Passage provided >>
Months after her stroke, Glendale woman meets the paramedics who helped her

A Glendale woman wanted to personally give thanks to the first responders who helped her after she suffered a stroke three months ago.

It was this past Wednesday afternoon when Silvana Shirvanian embraced each of the Glendale Fire Department’s paramedics who provided medical assistance to her. She hadn’t seen any of them since waking up the morning of Aug. 8, unable to get out of bed.

She also found she couldn’t see out of her left eye, and her speech was slurred. Struggling to get up, the 60-year-old fell from her bed and onto the floor.

“I tried for, God knows, 10 or 15 minutes to pull myself up. But I couldn’t,” Shirvanian said.

Her sister, who she lives with in the 600 block of North Geneva Street, heard Shirvanian struggling and called 911.

(Saved data entries)

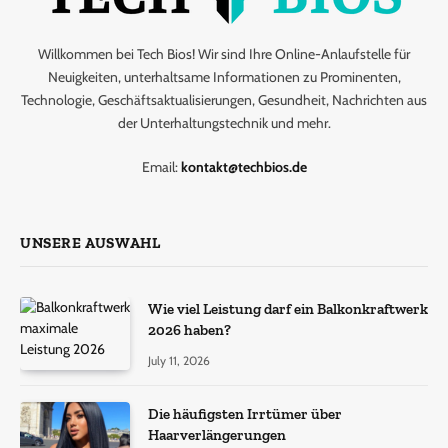
Willkommen bei Tech Bios! Wir sind Ihre Online-Anlaufstelle für
Neuigkeiten, unterhaltsame Informationen zu Prominenten,
Technologie, Geschäftsaktualisierungen, Gesundheit, Nachrichten aus
der Unterhaltungstechnik und mehr.
Email:
kontakt@techbios.de
UNSERE AUSWAHL
Wie viel Leistung darf ein Balkonkraftwerk
2026 haben?
July 11, 2026
Die häufigsten Irrtümer über
Haarverlängerungen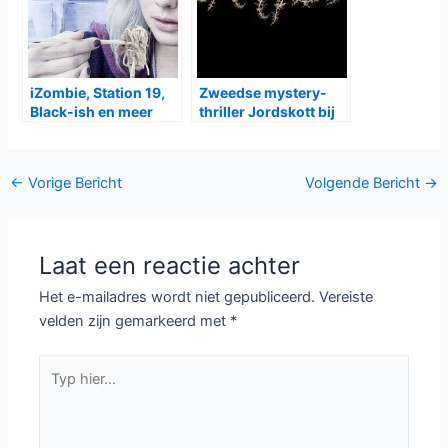
iZombie, Station 19,
Zweedse mystery-
Black-ish en meer
thriller Jordskott bij
krijgen nieuw seizoen
canvas
Bericht
←
Vorige Bericht
Volgende Bericht
→
navigatie
Laat een reactie achter
Het e-mailadres wordt niet gepubliceerd.
Vereiste
velden zijn gemarkeerd met
*
Typ
hier...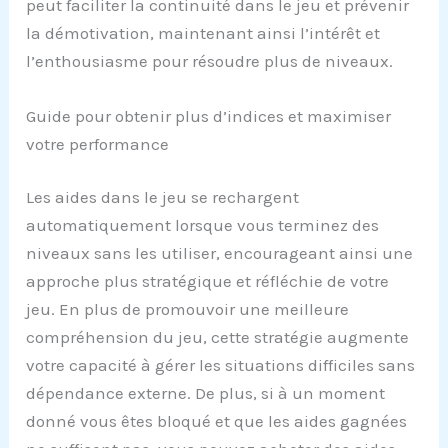
peut faciliter la continuité dans le jeu et prévenir
la démotivation, maintenant ainsi l’intérêt et
l’enthousiasme pour résoudre plus de niveaux.
Guide pour obtenir plus d’indices et maximiser
votre performance
Les aides dans le jeu se rechargent
automatiquement lorsque vous terminez des
niveaux sans les utiliser, encourageant ainsi une
approche plus stratégique et réfléchie de votre
jeu. En plus de promouvoir une meilleure
compréhension du jeu, cette stratégie augmente
votre capacité à gérer les situations difficiles sans
dépendance externe. De plus, si à un moment
donné vous êtes bloqué et que les aides gagnées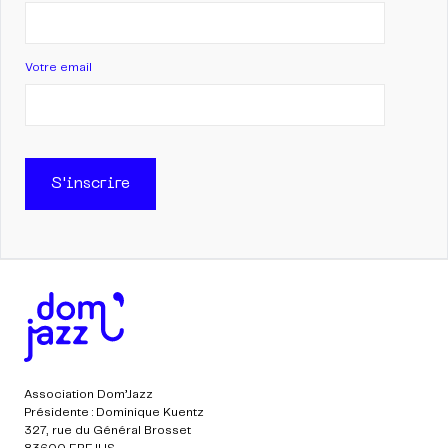
Votre email
S'inscrire
Association Dom’Jazz
Présidente : Dominique Kuentz
327, rue du Général Brosset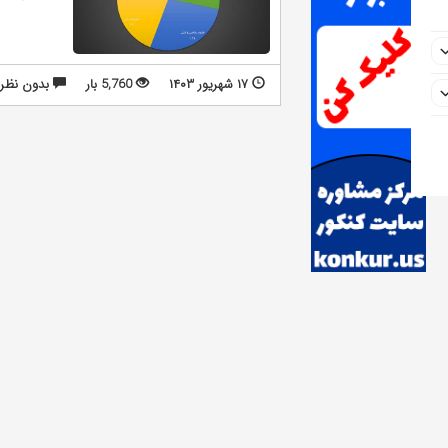
۱۷ شهریور ۱۴۰۳
5,760 بار
بدون نظر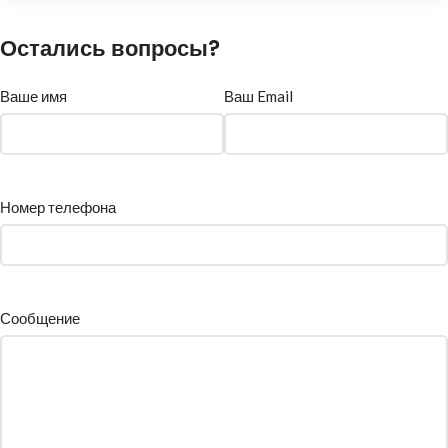
Остались вопросы?
Ваше имя
Ваш Email
Номер телефона
Сообщение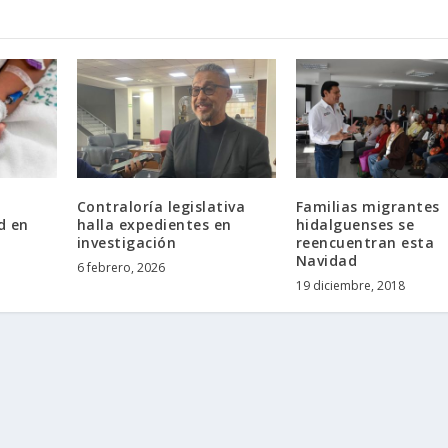
Contraloría legislativa
Familias migrantes
d en
halla expedientes en
hidalguenses se
investigación
reencuentran esta
Navidad
6 febrero, 2026
19 diciembre, 2018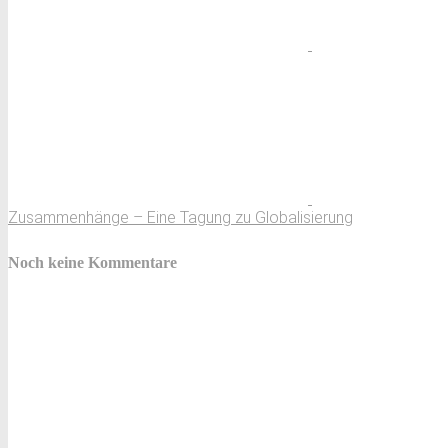
Zusammenhänge – Eine Tagung zu Globalisierung
Noch keine Kommentare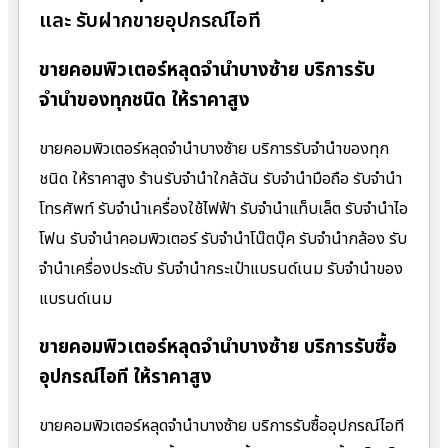
และ รับฝากขายอุปกรณ์ไอที
ขายคอมพิวเตอร์หลุดจำนำบางซ้าย บริการรับ
จำนำของทุกชนิด ให้ราคาสูง
ขายคอมพิวเตอร์หลุดจำนำบางซ้าย บริการรับจำนำของทุก
ชนิด ให้ราคาสูง ร้านรับจํานําใกล้ฉัน รับจำนำมือถือ รับจำนำ
โทรศัพท์ รับจำนำเครื่องใช้ไฟฟ้า รับจำนำแท็บเล็ต รับจำนำไอ
โฟน รับจำนำคอมพิวเตอร์ รับจำนำโน๊ตบุ๊ค รับจำนำกล้อง รับ
จำนำเครื่องประดับ รับจำนำกระเป๋าแบรนด์เนม รับจำนำของ
แบรนด์เนม
ขายคอมพิวเตอร์หลุดจำนำบางซ้าย บริการรับซื้อ
อุปกรณ์ไอที ให้ราคาสูง
ขายคอมพิวเตอร์หลุดจำนำบางซ้าย บริการรับซื้ออุปกรณ์ไอที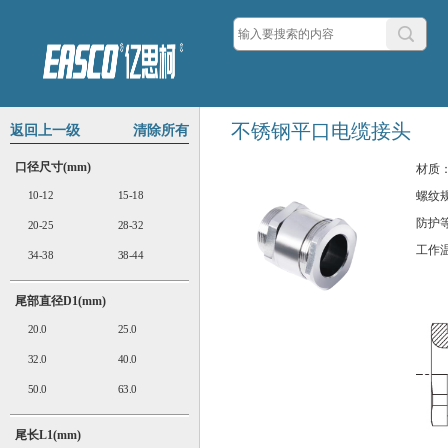
不锈钢平口电缆接头
返回上一级
清除所有
口径尺寸(mm)
材质
10-12
15-18
螺纹
防护
20-25
28-32
工作
34-38
38-44
尾部直径D1(mm)
20.0
25.0
32.0
40.0
50.0
63.0
尾长L1(mm)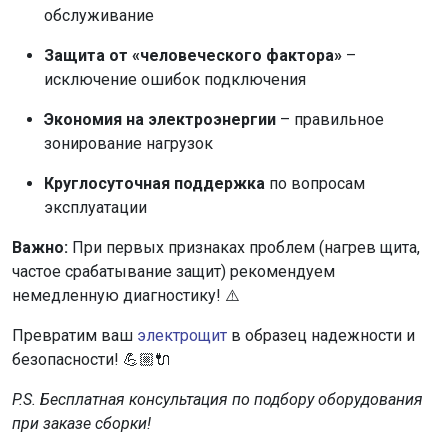
обслуживание
Защита от «человеческого фактора»
–
исключение ошибок подключения
Экономия на электроэнергии
– правильное
зонирование нагрузок
Круглосуточная поддержка
по вопросам
эксплуатации
Важно:
При первых признаках проблем (нагрев щита,
частое срабатывание защит) рекомендуем
немедленную диагностику! ⚠️
Превратим ваш
электрощит
в образец надежности и
безопасности! 💪🏼🔌
P.S. Бесплатная консультация по подбору оборудования
при заказе сборки!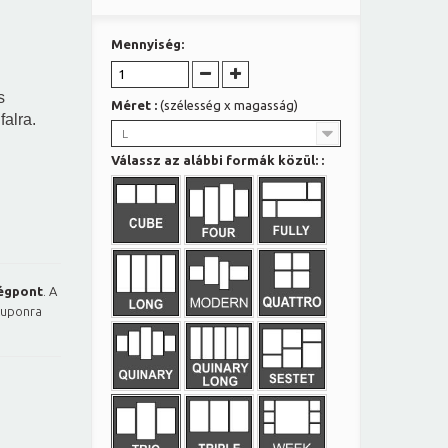
Mennyiség:
s
Méret :
(szélesség x magasság)
falra.
L
Válassz az alábbi formák közül: :
égpont
. A
kuponra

What to do >> In the article about the Glendale woman's stroke, who called 911 after hearing Shirvanian struggling?

Written answer >> Her sister, who lives with her in the 600 block of North Geneva Street, called 911.